While under its spell, viewers can read letters that are too small for them to read normally.
Visual acuity is normally thought to be dictated by the shape and condition of the eye but these new findings suggest that it may also be influenced by perceptual processes in the brain.
Interest in the intersection between perception and reality led the research team from the Universities of York and Glasgow to wonder about visual illusions and how they might affect visual acuity.
The expanding motion aftereffect can make objects appear larger than they really are and the scientists wanted to know whether this apparent increase in size could bring about the visual benefits associated with actual increases in size.

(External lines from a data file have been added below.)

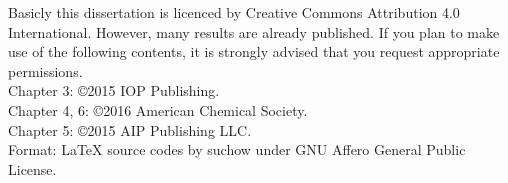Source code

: 
 Basicly this dissertation is licenced by Creative Commons Attribution 4.0 International. However, many results are already published. If you plan to make use of the following contents, it is strongly advised that you request appropriate permissions. \\
 Chapter 3: \copyright 2015 IOP Publishing. \\
 Chapter 4, 6: \copyright 2016 American Chemical Society. \\
 Chapter 5: \copyright 2015 AIP Publishing LLC. \\
 Format: \LaTeX \xspace source codes by suchow under GNU Affero General Public License. 
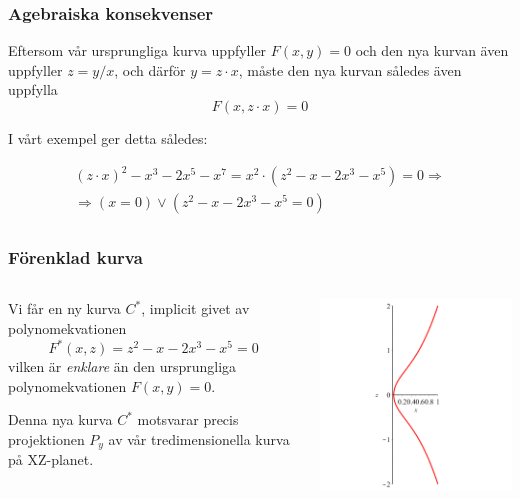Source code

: \documentclass{beamer}
\begin{document}
\begin{frame}
	\frametitle{Agebraiska konsekvenser}
Eftersom vår ursprungliga kurva uppfyller $F(x,y)=0$ och den nya kurvan även uppfyller $z=y/x$, och därför $y=z\cdot x$, måste den nya kurvan således även uppfylla
\[F(x,z\cdot x)=0\]

I vårt exempel ger detta således:

\[
\begin{array}{c}
(z\cdot x)^2-x^3-2x^5-x^7 = x^2 \cdot \left(z^2-x-2x^3-x^5\right) = 0 \Longrightarrow\\[5pt]
\Longrightarrow (x=0) \vee (z^2-x-2x^3-x^5=0)\\
\end{array}
\]
\end{frame}

\begin{frame}
	\frametitle{Förenklad kurva}
	\begin{columns}[onlytextwidth]
		\begin{column}{0.5\textwidth}
			Vi får en ny kurva $C^*$, implicit givet av polynomekvationen \[F^*(x,z)=z^2-x-2x^3-x^5=0\] vilken är \emph{enklare} än den ursprungliga polynomekvationen $F(x,y)=0$.
			
			\vspace{20pt}
			Denna nya kurva $C^*$ motsvarar precis projektionen $P_y$ av vår tredimensionella kurva på XZ-planet.
		\end{column}
		\begin{column}{0.5\textwidth}
			\begin{center}
				\includegraphics[scale=0.45]{Export/blowupex1_4.png}
			\end{center}
		\end{column}
	\end{columns}	
\end{frame}
\end{document}
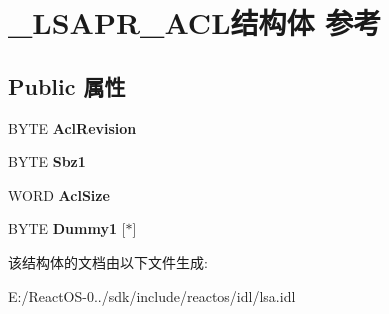 \hypertarget{struct___l_s_a_p_r___a_c_l}{}\section{\+\_\+\+L\+S\+A\+P\+R\+\_\+\+A\+C\+L结构体 参考}
\label{struct___l_s_a_p_r___a_c_l}
\subsection*{Public 属性}
\begin{DoxyCompactItemize}
\item 
\mbox{\label{struct___l_s_a_p_r___a_c_l_a8b1bc89be5730a70b5a92d13b8c61765}} 
B\+Y\+TE {\bfseries Acl\+Revision}
\item 
\mbox{\label{struct___l_s_a_p_r___a_c_l_a1c76d83f8811343e171b3dec6106142a}} 
B\+Y\+TE {\bfseries Sbz1}
\item 
\mbox{\label{struct___l_s_a_p_r___a_c_l_af90c7a3383bdcedd629f64ec39245a2a}} 
W\+O\+RD {\bfseries Acl\+Size}
\item 
\mbox{\label{struct___l_s_a_p_r___a_c_l_a41a908a1ff16fc425d252c4457820c84}} 
B\+Y\+TE {\bfseries Dummy1} \mbox{[}$\ast$\mbox{]}
\end{DoxyCompactItemize}


该结构体的文档由以下文件生成\+:\begin{DoxyCompactItemize}
\item 
E\+:/\+React\+O\+S-\/0../sdk/include/reactos/idl/lsa.\+idl\end{DoxyCompactItemize}
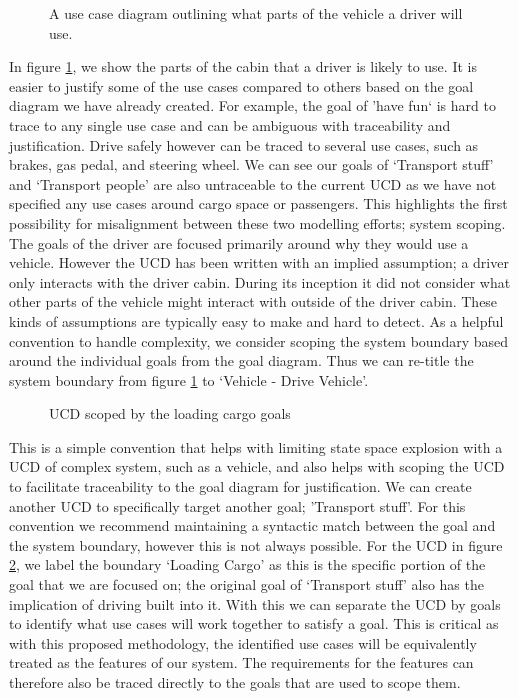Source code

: \begin{figure}
	\centering
	
	\caption{A use case diagram outlining what parts of the vehicle a driver will use.}
	\label{fig:Driver_UCD}
\end{figure} 

In figure \ref{fig:Driver_UCD}, we show the parts of the cabin that a driver is likely to use. It is easier to justify some of the use cases compared to others based on the goal diagram we have already created. For example, the goal of 'have fun` is hard to trace to any single use case and can be ambiguous with traceability and justification. Drive safely however can be traced to several use cases, such as brakes, gas pedal, and steering wheel. We can see our goals of `Transport stuff' and `Transport people' are also untraceable to the current \ac{UCD} as we have not specified any use cases around cargo space or passengers. This highlights the first possibility for misalignment between these two modelling efforts; system scoping. The goals of the driver are focused primarily around why they would use a vehicle. However the \ac{UCD} has been written with an implied assumption; a driver only interacts with the driver cabin. During its inception it did not consider what other parts of the vehicle might interact with outside of the driver cabin. These kinds of assumptions are typically easy to make and hard to detect. As a helpful convention to handle complexity, we consider scoping the system boundary based around the individual goals from the goal diagram. Thus we can re-title the system boundary from figure \ref{fig:Driver_UCD} to `Vehicle - Drive Vehicle'.

\begin{figure}
	\centering
	
	\caption{\ac{UCD} scoped by the loading cargo goals}
	\label{fig:Cargo_UCD}
\end{figure}

This is a simple convention that helps with limiting state space explosion with a \ac{UCD} of complex system, such as a vehicle, and also helps with scoping the \ac{UCD} to facilitate traceability to the goal diagram for justification. We can create another \ac{UCD} to specifically target another goal; 'Transport stuff'. For this convention we recommend maintaining a syntactic match between the goal and the system boundary, however this is not always possible. For the \ac{UCD} in figure \ref{fig:Cargo_UCD}, we label the boundary `Loading Cargo' as this is the specific portion of the goal that we are focused on; the original goal of `Transport stuff' also has the implication of driving built into it. With this we can separate the \ac{UCD} by goals to identify what use cases will work together to satisfy a goal. This is critical as with this proposed methodology, the identified use cases will be equivalently treated as the features of our system. The requirements for the features can therefore also be traced directly to the goals that are used to scope them. 


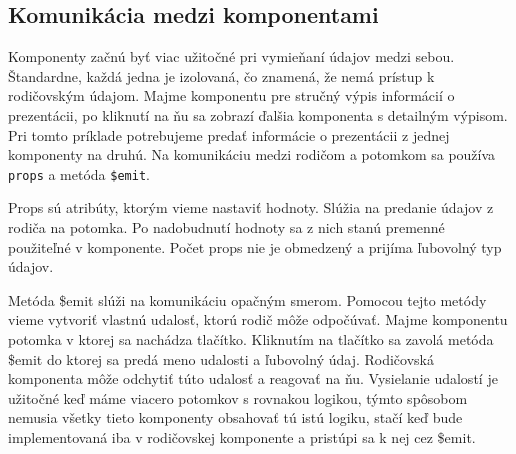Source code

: \subsection*{Komunikácia medzi komponentami}
Komponenty začnú byť viac užitočné pri vymieňaní údajov medzi sebou. Štandardne, každá jedna je izolovaná, čo znamená, že nemá prístup k rodičovským údajom. Majme komponentu pre stručný výpis informácií o prezentácii, po kliknutí na ňu sa zobrazí ďalšia komponenta s detailným výpisom. Pri tomto príklade potrebujeme predať informácie o prezentácii z jednej komponenty na druhú. Na komunikáciu medzi rodičom a potomkom sa používa \texttt{props} a metóda \texttt{\$emit}.

Props sú atribúty, ktorým vieme nastaviť hodnoty. Slúžia na predanie údajov z rodiča na potomka. Po nadobudnutí hodnoty sa z nich stanú premenné použiteľné v komponente. Počet props nie je obmedzený a prijíma ľubovolný typ údajov.

Metóda \$emit slúži na komunikáciu opačným smerom. Pomocou tejto metódy vieme vytvoriť vlastnú udalosť, ktorú rodič môže odpočúvať. Majme komponentu potomka v ktorej sa nachádza tlačítko. Kliknutím na tlačítko sa zavolá metóda \$emit do ktorej sa predá meno udalosti a ľubovolný údaj. Rodičovská komponenta môže odchytiť túto udalosť a reagovať na ňu. Vysielanie udalostí je užitočné keď máme viacero potomkov s rovnakou logikou, týmto spôsobom nemusia všetky tieto komponenty obsahovať tú istú logiku, stačí keď bude implementovaná iba v rodičovskej komponente a pristúpi sa k nej cez \$emit.

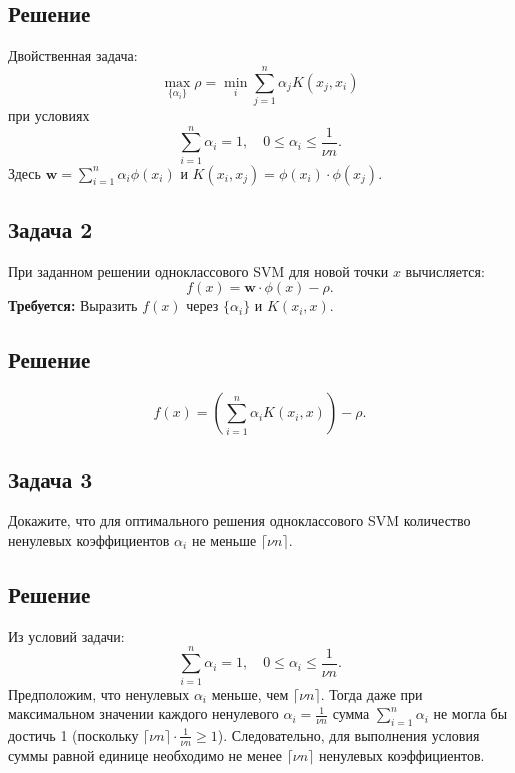 \subsection{Решение}
Двойственная задача:
\[
\max_{\{\alpha_i\}} \rho = \min_i \sum_{j=1}^n \alpha_j K(x_j,x_i)
\]
при условиях
\[
\sum_{i=1}^n \alpha_i = 1,\quad 0 \le \alpha_i \le \frac{1}{\nu n}.
\]
Здесь $\mathbf{w} = \sum_{i=1}^n \alpha_i \phi(x_i)$ и $K(x_i,x_j)=\phi(x_i)\cdot \phi(x_j)$.

\hrulefill

\subsection{Задача 2}
При заданном решении одноклассового SVM для новой точки $x$ вычисляется:
\[
f(x)=\mathbf{w}\cdot\phi(x)-\rho.
\]
\textbf{Требуется:} Выразить $f(x)$ через $\{\alpha_i\}$ и $K(x_i,x)$.

\subsection{Решение}
\[
f(x) = \left(\sum_{i=1}^n \alpha_i K(x_i,x)\right) - \rho.
\]

\hrulefill

\subsection{Задача 3}
Докажите, что для оптимального решения одноклассового SVM количество ненулевых коэффициентов $\alpha_i$ не меньше $\lceil\nu n\rceil$.

\subsection{Решение}
Из условий задачи:
\[
\sum_{i=1}^n \alpha_i = 1,\quad 0 \le \alpha_i \le \frac{1}{\nu n}.
\]
Предположим, что ненулевых $\alpha_i$ меньше, чем $\lceil\nu n\rceil$. Тогда даже при максимальном значении каждого ненулевого $\alpha_i = \frac{1}{\nu n}$ сумма $\sum_{i=1}^n \alpha_i$ не могла бы достичь 1 (поскольку $\lceil \nu n \rceil \cdot \frac{1}{\nu n}\ge1$). Следовательно, для выполнения условия суммы равной единице необходимо не менее $\lceil\nu n\rceil$ ненулевых коэффициентов.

In particular, could it make small letters easier to read?
Spirals
To find out, the researchers employed a tool that can be found in any optometrist’s office: the classic logMAR eye chart. On this chart, letters are arranged in rows and the letters become increasingly smaller and more difficult to read as you move down the chart. Optometrists calculate visual acuity based on the size at which a person can no longer reliably identify the letters.
In two related experiments, the researchers presented a total of 74 observers with a spiral pattern that rotated either clockwise or counterclockwise for 30 seconds followed by a set of letters, which participants were asked to identify. The font size of the letters became increasingly smaller over subsequent trials.
The experiment revealed that participants’ visual acuity differed depending on which spiral they saw.
Participants who started with normal visual acuity and saw clockwise spirals—which induce adaptation to contracting motion and cause subsequent static images to appear as if they are expanding—showed improved visual acuity. That is, they were able to identify letters at smaller font sizes after exposure to the clockwise spiral.
Those who saw counterclockwise spirals—which induce adaptation to expanding motion and cause later images to appear as if they are contracting—actually performed worse after exposure to the spirals.
Font
A third experiment, in which each participant saw both types of spirals over two sessions, showed similar results: Seeing clockwise spirals that induced an expanding motion aftereffect enabled participants to read letters at smaller font sizes.
Co-author, Dr Rob Jenkins from the University of York’s Department of Psychology, said: “We were pretty impressed by the consistency of the effect. No matter how you break it down—by letter size, by letter position—the performance boost is there.”
“And there was a correlation with initial ability: the harder people found the task, the more the illusion helped them.”
But don’t throw out your eyeglasses just yet: the researchers note that the overall boost to visual acuity is small and fleeting.
Nonetheless, this common visual illusion reveals a fundamental aspect of how we see, showing us that our ability to discriminate fine detail isn’t solely governed by the optics of our eyes but can also be shaped by perceptual processes in the brain.